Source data
···

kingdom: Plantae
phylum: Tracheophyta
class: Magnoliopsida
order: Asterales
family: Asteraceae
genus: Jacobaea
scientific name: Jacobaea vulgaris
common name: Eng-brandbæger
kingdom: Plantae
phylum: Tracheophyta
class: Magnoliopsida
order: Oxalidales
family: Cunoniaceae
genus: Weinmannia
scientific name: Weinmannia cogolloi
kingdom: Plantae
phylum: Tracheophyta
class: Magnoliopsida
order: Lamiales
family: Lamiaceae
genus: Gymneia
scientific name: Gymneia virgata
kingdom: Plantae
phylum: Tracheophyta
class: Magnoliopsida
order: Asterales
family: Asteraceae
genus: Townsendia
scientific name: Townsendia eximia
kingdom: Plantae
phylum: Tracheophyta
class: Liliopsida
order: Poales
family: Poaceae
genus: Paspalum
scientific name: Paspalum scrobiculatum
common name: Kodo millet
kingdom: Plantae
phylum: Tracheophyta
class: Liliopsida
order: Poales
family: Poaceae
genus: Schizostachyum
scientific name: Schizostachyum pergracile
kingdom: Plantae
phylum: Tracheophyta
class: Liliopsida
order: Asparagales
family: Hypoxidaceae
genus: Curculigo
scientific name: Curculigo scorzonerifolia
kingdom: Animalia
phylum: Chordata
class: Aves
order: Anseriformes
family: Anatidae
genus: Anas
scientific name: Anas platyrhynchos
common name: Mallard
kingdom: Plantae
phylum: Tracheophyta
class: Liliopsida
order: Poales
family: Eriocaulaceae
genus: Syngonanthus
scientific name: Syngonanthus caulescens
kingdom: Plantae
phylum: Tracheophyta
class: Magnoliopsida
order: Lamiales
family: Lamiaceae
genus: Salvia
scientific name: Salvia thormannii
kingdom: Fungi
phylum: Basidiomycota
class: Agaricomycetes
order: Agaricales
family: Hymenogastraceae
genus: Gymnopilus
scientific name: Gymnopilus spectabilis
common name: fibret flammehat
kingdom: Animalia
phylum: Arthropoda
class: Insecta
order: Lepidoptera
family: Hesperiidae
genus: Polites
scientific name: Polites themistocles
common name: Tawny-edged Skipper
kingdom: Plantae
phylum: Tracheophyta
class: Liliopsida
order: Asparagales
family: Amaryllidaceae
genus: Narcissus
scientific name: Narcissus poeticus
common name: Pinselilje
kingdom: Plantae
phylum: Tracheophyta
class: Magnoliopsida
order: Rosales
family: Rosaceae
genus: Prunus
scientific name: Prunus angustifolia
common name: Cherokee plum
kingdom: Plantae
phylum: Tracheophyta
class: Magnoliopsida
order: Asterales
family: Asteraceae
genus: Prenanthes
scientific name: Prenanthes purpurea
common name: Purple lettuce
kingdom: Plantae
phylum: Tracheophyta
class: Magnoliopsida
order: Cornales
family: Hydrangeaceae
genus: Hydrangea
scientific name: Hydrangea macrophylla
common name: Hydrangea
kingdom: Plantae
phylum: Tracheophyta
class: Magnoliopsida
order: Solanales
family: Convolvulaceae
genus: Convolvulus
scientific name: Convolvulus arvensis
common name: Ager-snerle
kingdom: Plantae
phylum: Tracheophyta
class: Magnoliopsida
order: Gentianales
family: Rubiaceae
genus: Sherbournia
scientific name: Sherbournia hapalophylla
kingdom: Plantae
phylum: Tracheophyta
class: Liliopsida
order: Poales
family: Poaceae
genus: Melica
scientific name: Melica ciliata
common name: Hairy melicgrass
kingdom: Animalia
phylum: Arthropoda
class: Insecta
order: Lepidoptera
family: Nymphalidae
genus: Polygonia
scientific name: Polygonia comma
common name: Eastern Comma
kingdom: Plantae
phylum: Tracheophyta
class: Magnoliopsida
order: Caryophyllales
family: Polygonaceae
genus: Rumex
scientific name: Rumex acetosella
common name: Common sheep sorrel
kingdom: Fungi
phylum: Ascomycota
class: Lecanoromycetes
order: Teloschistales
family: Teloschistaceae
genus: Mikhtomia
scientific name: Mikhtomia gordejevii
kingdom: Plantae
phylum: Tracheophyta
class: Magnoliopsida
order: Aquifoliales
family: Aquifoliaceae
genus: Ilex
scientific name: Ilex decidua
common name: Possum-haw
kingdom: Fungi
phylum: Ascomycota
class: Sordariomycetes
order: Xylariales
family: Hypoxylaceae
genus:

···

§ **Exercise description**
Please copy out the whole listing above line for line, changing nothing.

§ **Answer to the exercise**
kingdom: Plantae
phylum: Tracheophyta
class: Magnoliopsida
order: Asterales
family: Asteraceae
genus: Jacobaea
scientific name: Jacobaea vulgaris
common name: Eng-brandbæger
kingdom: Plantae
phylum: Tracheophyta
class: Magnoliopsida
order: Oxalidales
family: Cunoniaceae
genus: Weinmannia
scientific name: Weinmannia cogolloi
kingdom: Plantae
phylum: Tracheophyta
class: Magnoliopsida
order: Lamiales
family: Lamiaceae
genus: Gymneia
scientific name: Gymneia virgata
kingdom: Plantae
phylum: Tracheophyta
class: Magnoliopsida
order: Asterales
family: Asteraceae
genus: Townsendia
scientific name: Townsendia eximia
kingdom: Plantae
phylum: Tracheophyta
class: Liliopsida
order: Poales
family: Poaceae
genus: Paspalum
scientific name: Paspalum scrobiculatum
common name: Kodo millet
kingdom: Plantae
phylum: Tracheophyta
class: Liliopsida
order: Poales
family: Poaceae
genus: Schizostachyum
scientific name: Schizostachyum pergracile
kingdom: Plantae
phylum: Tracheophyta
class: Liliopsida
order: Asparagales
family: Hypoxidaceae
genus: Curculigo
scientific name: Curculigo scorzonerifolia
kingdom: Animalia
phylum: Chordata
class: Aves
order: Anseriformes
family: Anatidae
genus: Anas
scientific name: Anas platyrhynchos
common name: Mallard
kingdom: Plantae
phylum: Tracheophyta
class: Liliopsida
order: Poales
family: Eriocaulaceae
genus: Syngonanthus
scientific name: Syngonanthus caulescens
kingdom: Plantae
phylum: Tracheophyta
class: Magnoliopsida
order: Lamiales
family: Lamiaceae
genus: Salvia
scientific name: Salvia thormannii
kingdom: Fungi
phylum: Basidiomycota
class: Agaricomycetes
order: Agaricales
family: Hymenogastraceae
genus: Gymnopilus
scientific name: Gymnopilus spectabilis
common name: fibret flammehat
kingdom: Animalia
phylum: Arthropoda
class: Insecta
order: Lepidoptera
family: Hesperiidae
genus: Polites
scientific name: Polites themistocles
common name: Tawny-edged Skipper
kingdom: Plantae
phylum: Tracheophyta
class: Liliopsida
order: Asparagales
family: Amaryllidaceae
genus: Narcissus
scientific name: Narcissus poeticus
common name: Pinselilje
kingdom: Plantae
phylum: Tracheophyta
class: Magnoliopsida
order: Rosales
family: Rosaceae
genus: Prunus
scientific name: Prunus angustifolia
common name: Cherokee plum
kingdom: Plantae
phylum: Tracheophyta
class: Magnoliopsida
order: Asterales
family: Asteraceae
genus: Prenanthes
scientific name: Prenanthes purpurea
common name: Purple lettuce
kingdom: Plantae
phylum: Tracheophyta
class: Magnoliopsida
order: Cornales
family: Hydrangeaceae
genus: Hydrangea
scientific name: Hydrangea macrophylla
common name: Hydrangea
kingdom: Plantae
phylum: Tracheophyta
class: Magnoliopsida
order: Solanales
family: Convolvulaceae
genus: Convolvulus
scientific name: Convolvulus arvensis
common name: Ager-snerle
kingdom: Plantae
phylum: Tracheophyta
class: Magnoliopsida
order: Gentianales
family: Rubiaceae
genus: Sherbournia
scientific name: Sherbournia hapalophylla
kingdom: Plantae
phylum: Tracheophyta
class: Liliopsida
order: Poales
family: Poaceae
genus: Melica
scientific name: Melica ciliata
common name: Hairy melicgrass
kingdom: Animalia
phylum: Arthropoda
class: Insecta
order: Lepidoptera
family: Nymphalidae
genus: Polygonia
scientific name: Polygonia comma
common name: Eastern Comma
kingdom: Plantae
phylum: Tracheophyta
class: Magnoliopsida
order: Caryophyllales
family: Polygonaceae
genus: Rumex
scientific name: Rumex acetosella
common name: Common sheep sorrel
kingdom: Fungi
phylum: Ascomycota
class: Lecanoromycetes
order: Teloschistales
family: Teloschistaceae
genus: Mikhtomia
scientific name: Mikhtomia gordejevii
kingdom: Plantae
phylum: Tracheophyta
class: Magnoliopsida
order: Aquifoliales
family: Aquifoliaceae
genus: Ilex
scientific name: Ilex decidua
common name: Possum-haw
kingdom: Fungi
phylum: Ascomycota
class: Sordariomycetes
order: Xylariales
family: Hypoxylaceae
genus:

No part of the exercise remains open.